> _Work order_
The copy you produce must hold every record exactly, and none of the images.

> _Records supplied_
============

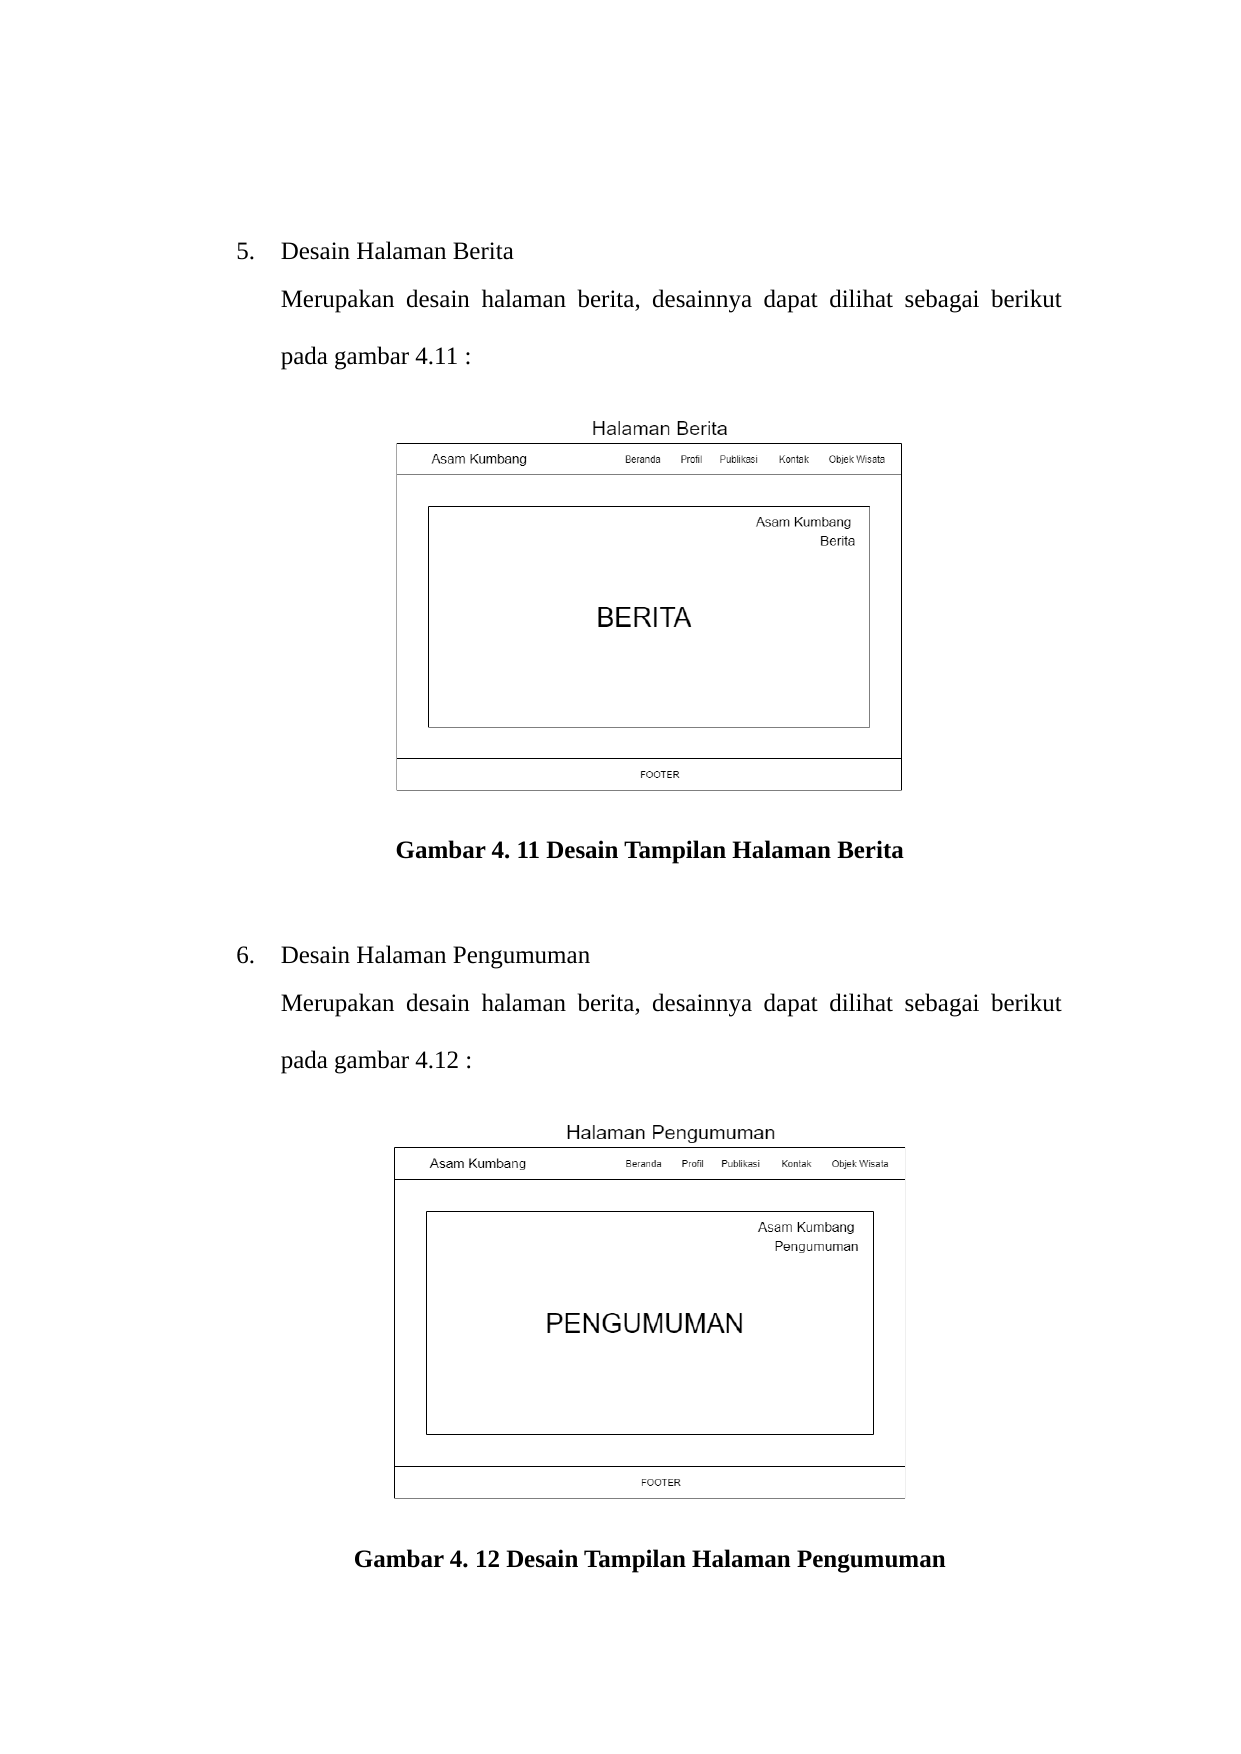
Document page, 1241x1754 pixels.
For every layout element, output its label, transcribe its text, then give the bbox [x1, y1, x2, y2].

text Gambar 4. Desain Tampilan Halaman Berita [236, 836, 1063, 864]
text Merupakan desain halaman berita, desainnya dapat dilihat sebagai berikut pada gambar 4.12 : [281, 988, 1063, 1074]
list Desain Halaman Pengumuman [236, 940, 1063, 969]
picture [394, 1119, 906, 1499]
text Gambar 4. Desain Tampilan Halaman Pengumuman [236, 1544, 1063, 1572]
picture [396, 415, 903, 791]
text Merupakan desain halaman berita, desainnya dapat dilihat sebagai berikut pada gambar 4.11 : [281, 284, 1063, 370]
list Desain Halaman Berita [236, 236, 1063, 265]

============

> _Solved exercise_
Document page, 1241x1754 pixels.
For every layout element, output its label, transcribe its text, then give the bbox [x1, y1, x2, y2].

text Gambar 4. Desain Tampilan Halaman Berita [236, 836, 1063, 864]
text Merupakan desain halaman berita, desainnya dapat dilihat sebagai berikut pada gambar 4.12 : [281, 988, 1063, 1074]
list Desain Halaman Pengumuman [236, 940, 1063, 969]
picture [394, 1119, 906, 1499]
text Gambar 4. Desain Tampilan Halaman Pengumuman [236, 1544, 1063, 1572]
picture [396, 415, 903, 791]
text Merupakan desain halaman berita, desainnya dapat dilihat sebagai berikut pada gambar 4.11 : [281, 284, 1063, 370]
list Desain Halaman Berita [236, 236, 1063, 265]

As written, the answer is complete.